■ SHORT TASK ■
Can you rewrite the whole listing below as a Markdown table with the columns Row and Listing line, one numbered row per line, skipping blank lines and leaving the pictures themselves out of your answer?

■ RECORDS FOR THE TASK ■
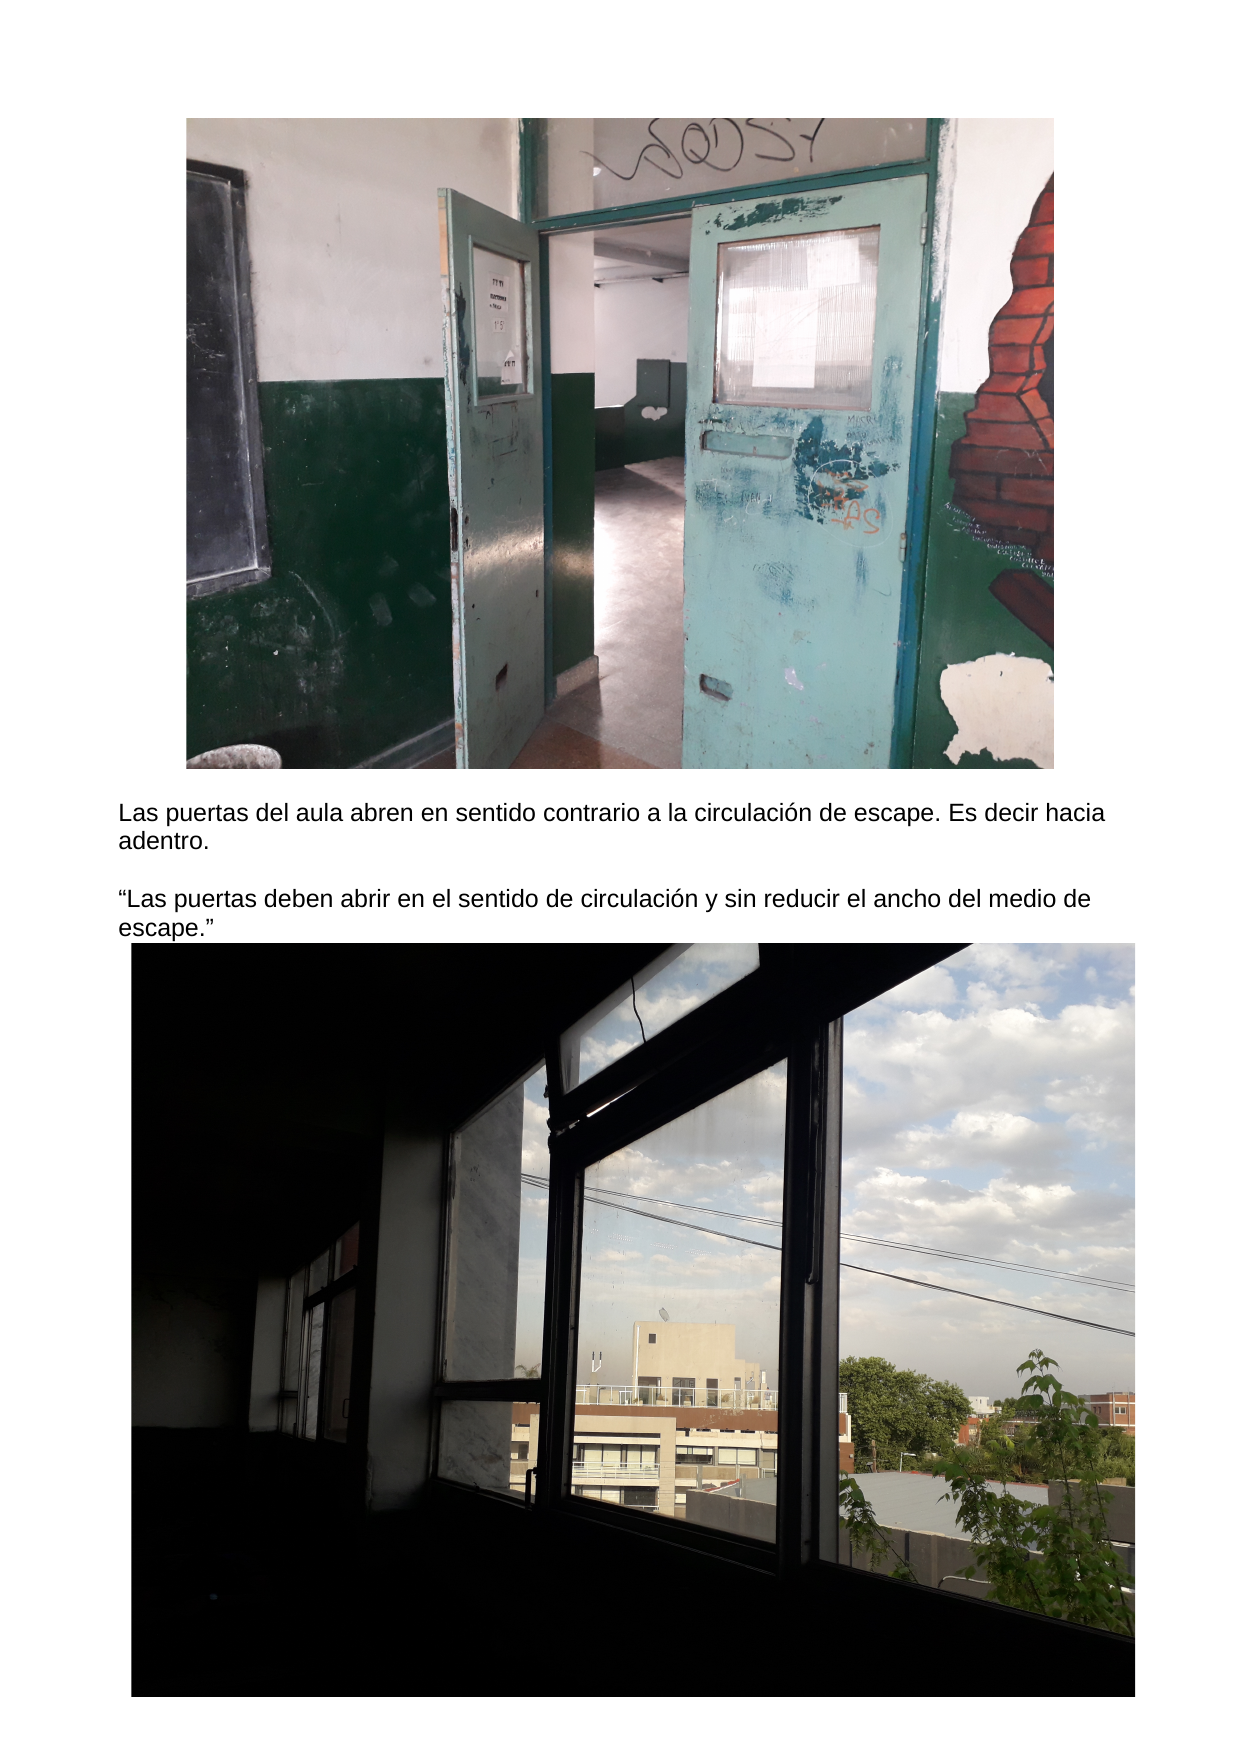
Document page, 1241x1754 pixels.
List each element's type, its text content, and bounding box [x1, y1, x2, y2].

picture [131, 943, 1135, 1697]
text “Las puertas deben abrir en el sentido de circulación y sin reducir el ancho del medio de escape.” [118, 884, 1122, 941]
picture [186, 118, 1054, 769]
text Las puertas del aula abren en sentido contrario a la circulación de escape. Es decir hacia adentro. [118, 118, 1122, 855]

■ RESPONSE BELOW ■
| Row | Listing line |
|---|---|
| 1 | Document page, 1241x1754 pixels. |
| 2 | List each element's type, its text content, and bounding box [x1, y1, x2, y2]. |
| 3 | picture [131, 943, 1135, 1697] |
| 4 | text “Las puertas deben abrir en el sentido de circulación y sin reducir el ancho del medio de escape.” [118, 884, 1122, 941] |
| 5 | picture [186, 118, 1054, 769] |
| 6 | text Las puertas del aula abren en sentido contrario a la circulación de escape. Es decir hacia adentro. [118, 118, 1122, 855] |